Let’s just say that this clown doesn’t give you much to laugh about.
The city of Gotham is tethering on the edge of becoming a place rife with darkness and despair, as tensions run high and the air is static with the possibility of an uprising. Refusing to acknowledge the shadows of the city, when he has his own to keep at bay, is Arthur Fleck (Joaquin Phoenix). Despite suffering from a disorder that makes him laugh at mostly awkward and inappropriate times – as well as causing him severe pain, Arthur keeps his head high and his smile wide.
His dream is to be a comedian, holding on to his mothers words that he was born to bring joy and laughter to people’s lives. Until he makes it in the big time, he works as a clown for hire. Kind-hearted and well-meaning, life unfairly keeps choosing to push Arthur down. His uncaring workplace, mean colleagues, to what he thought he knew about his mother Penny and their life, and even strangers on the subway after he’s had a hard day.
No matter how many times Arthur gets knocked down, he keeps rising.
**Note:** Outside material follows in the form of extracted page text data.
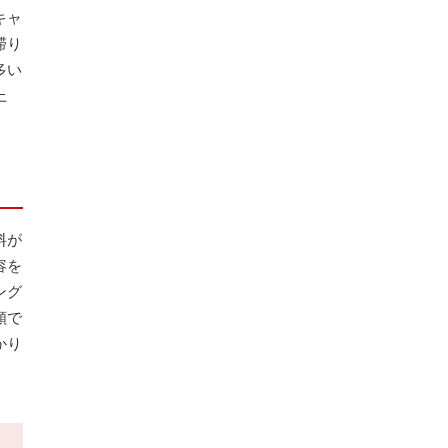
キャ
滞り
多い
上
料が
容を
ング
頼で
かり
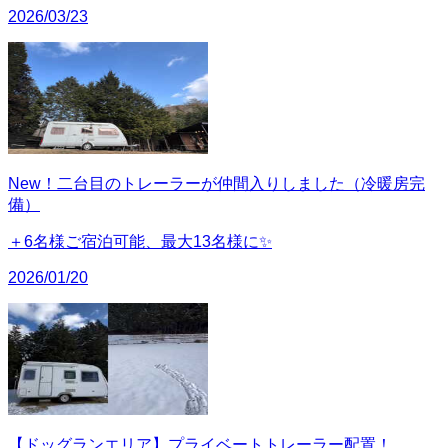
2026/03/23
New！二台目のトレーラーが仲間入りしました（冷暖房完
備）
＋6名様ご宿泊可能、最大13名様に✨
2026/01/20
【ドッグランエリア】プライベートトレーラー配置！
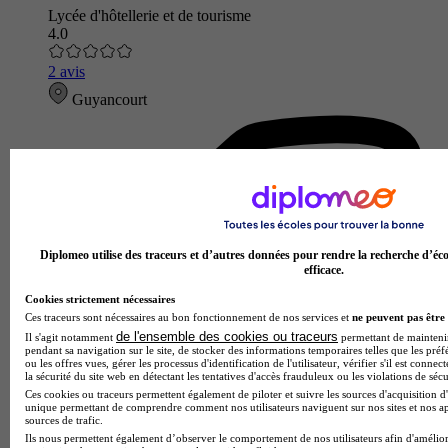
Lycée d'hôtellerie et de tourisme
4.0
2 avis
Guyancourt
Diplomeo utilise des traceurs et d’autres données pour rendre la recherche d’éco
efficace.
Cookies strictement nécessaires
Ces traceurs sont nécessaires au bon fonctionnement de nos services et
ne peuvent pas être 
de l'ensemble des cookies ou traceurs
Il s'agit notamment
permettant de maintenir 
pendant sa navigation sur le site, de stocker des informations temporaires telles que les préf
ou les offres vues, gérer les processus d'identification de l'utilisateur, vérifier s'il est conn
la sécurité du site web en détectant les tentatives d'accès frauduleux ou les violations de sécu
Ces cookies ou traceurs permettent également de piloter et suivre les sources d'acquisition d'
unique permettant de comprendre comment nos utilisateurs naviguent sur nos sites et nos ap
sources de trafic.
Ils nous permettent également d’observer le comportement de nos utilisateurs afin d'amélior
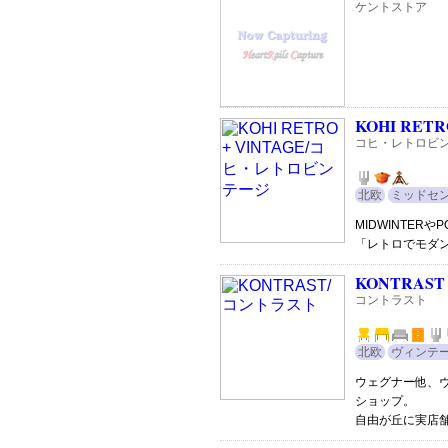
ケントストア
KOHI RETR
コヒ・レトロビ
北欧
ミッドセ
MIDWINTERや
「レトロでモダ
KONTRAST
コントラスト
北欧
ヴィンテ
ウェグナー他、
ショップ。
自由が丘に実店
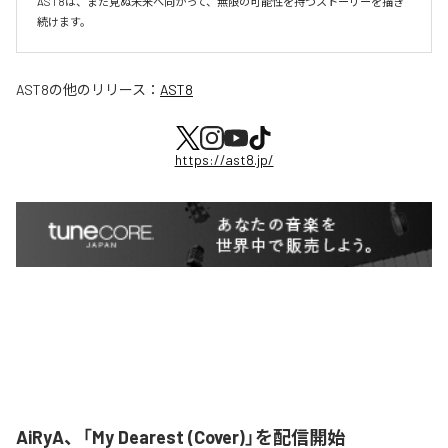
AST8は、まだ見ぬ未来へ向かって、無限の可能性を持つストーリーを描き
続けます。
AST8
の他のリリース：
AST8
https://ast8.jp/
AiRyA、「My Dearest (Cover)」を配信開始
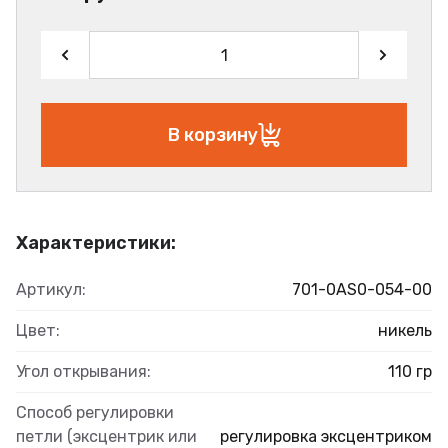
В корзину
Характеристики:
Артикул:
701-0AS0-054-00
Цвет:
никель
Угол открывания:
110 гр
Способ регулировки
петли (эксцентрик или
регулировка эксцентриком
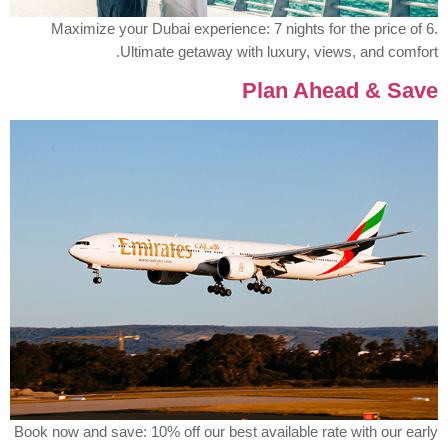
Maximize your Dubai experience: 7 nights for the price of 6.
Ultimate getaway with luxury, views, and comfort.
Plan Ahead & Save
Book now and save: 10% off our best available rate with our early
But people can only take so much, and one day, even the biggest joker is bound to wipe the smile from his face.
What my cinema companion said:
Literally, as it started: “Why did I want to see this? Joker has always scared the crap out of me!”
Post Movie: “That was perfect. I really really enjoyed that. Wow. Perfect”
This movie wasn’t at all as I expected.
Joaquin Phoenix as the Joker is an unexpected genius that none of us thought we needed. He played Arthur and his transition into the tyrant we all know and loath (but really love) incredibly well, and stirred up sympathy for a character we know to be the worst kinds of diabolical.
I thoroughly enjoyed the depiction of madness laced throughout the movie both within the protagonist and those around him, from the city to its inhabitants, and their thirst for violence. Though seemingly normal, the actions from everyone within the movie were insane – wether it was bothering someone on the subway, to pulling out a gun in a public place, to making fun of someone on television. It’s all mad. It begged the question of whether Arthur’s insanity could be viewed as normal in such a place as Gotham.
Though the Wayne’s were mentioned, seen, and a part of the storyline as a whole – I appreciated that they felt like an afterthought, as this is first and foremost Arthur’s story.
Lastly – even though it has probably ruined one of my favourite songs for the next year – the use of Frank Sinatra’s That’s Life as a base track throughout was a great choice. If you’ve ever listened to the lyrics then you’ll know why.
This movie wasn’t at all as I expected
Maybe I’m at fault for looking at the Joker I know and not the Joker that was moulded before me, but I know the villain to be a calculated and cunning – albeit crazy – individual. It felt like Arthur’s background/having a condition that untreated – in part – led to his transition fell flat for me. I see how it makes sense in logic, but in terms of story was a bit of a let down.
There was a lot of “journeying” and bubbling tension that rarely exploded, which could have been replaced with action. And don’t mean hand to hand combat or an ol’ fashion shoot out – but things actually happening to keep the audience engaged in more than an internal struggle and passive viewing of a man’s spiral off the edge.
Aside from DCAU’s Killing Joke – this is the first glimpse of a backstory we have for Joker (that I know of). Though I can see the slight influence from the animated movie to this live-action version, it did make me realise that Joker was a drama. For me, with most comic book adaptations, the essence of how the story is told is lifted from its primary source. Some of that residual ‘comic-book’ form of storytelling is always present, however, I didn’t get that sense at all watching Joker.
Finally, I can’t help but think about the DCEU side of things – the tone of Joker sits way outside of scope with everything else they’ve produced so far. Which begs the question of what their next steps are. Does the Joker mark a turning point in the tone and style of the DCEU? Is it a stand-alone? Are they pulling the plug on the entire shared universe?
As you can most likely tell from the above – my mind is still in many ways split when it comes to Joker. Whether I blame my preconceived notion of what I thought this movie would be, and what it was – or my appreciation of what it was, even though it wasn’t what I wanted it to be – I still don’t know.
What I will say is that I personally don’t that that Joker is worth all the hype it’s getting. However in the same breath, I would recommend going to see this rare comic-book adaptation.